■ What is being asked: Continue the essay on the orchestration problem in AI-assisted software delivery, starting after its final line.

■ Extract provided:
◇ ◇ ◇ ◇ ◇ ◇ ◇
Here's a thing that happened on a product we were building with a team last year.
Three engineers — each working with AI coding tools — shipped three features in parallel over two days. All three worked perfectly in isolation. They'd each written clean code, good tests, sensible architecture. Individually, each feature was exactly what we'd asked for.
When we merged them, the application broke in ways none of them could have predicted.
Not merge conflicts. Git handled the merge without complaints. The code compiled. The test suites passed. But the product was incoherent. Feature A had restructured the data model for a customer profile page. Feature B had built a notification system that referenced the old data model. Feature C introduced a settings panel with a UX pattern that directly contradicted the flow Feature A had established. Three well-built features that, together, created a product nobody would understand how to use.
This is the orchestration problem. And it's the one that's going to define the next era of software delivery.
Thanks for reading! Subscribe for free to receive new posts and support our work.
◇ ◇ ◇ ◇ ◇ ◇ ◇
■ The data:
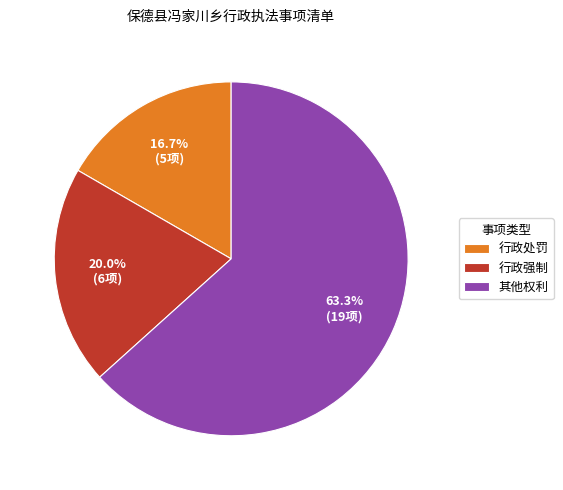

How many slices are in this pie chart?

3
◇ ◇ ◇ ◇ ◇ ◇ ◇
■ Result of this task:
For most of software's history, coordination happened implicitly. Developers worked on a shared codebase in rough sequence — one person picked up a feature, worked on it, committed it, and moved on. The next person's work started from a codebase that included the first person's changes. Context was shared through osmosis: overhearing conversations, seeing commits in the morning, picking up assumptions in standup. It wasn't formal. It didn't need to be, because the pace of work made informal coordination sufficient.
AI broke that model. Not because AI is bad at coordination — it doesn't coordinate at all.
AI generates code within whatever context you give it. If that context is stale, incomplete, or siloed, the output will betechnically correct and systemically wrong. And when you have multiple engineers working with AI simultaneously, each operating in their own context, you get parallel work that diverges fast.
This is a problem that distributed systems engineers recognized decades ago: when you parallelize, you need explicit coordination mechanisms. Eventual consistency, consensus protocols, conflict resolution strategies — these aren't academic concepts. They're the engineering response to a fundamental truth:parallel work without shared truth produces incoherent results.
The irony is sharp. The faster your team ships individual features, the more you need to invest in orchestration.
Speed without coordination doesn't produce a product. It produces a pile of features.
I've started classifying the conflicts I see on AI-assisted teams into three tiers, because not all conflicts are equal and they require different solutions.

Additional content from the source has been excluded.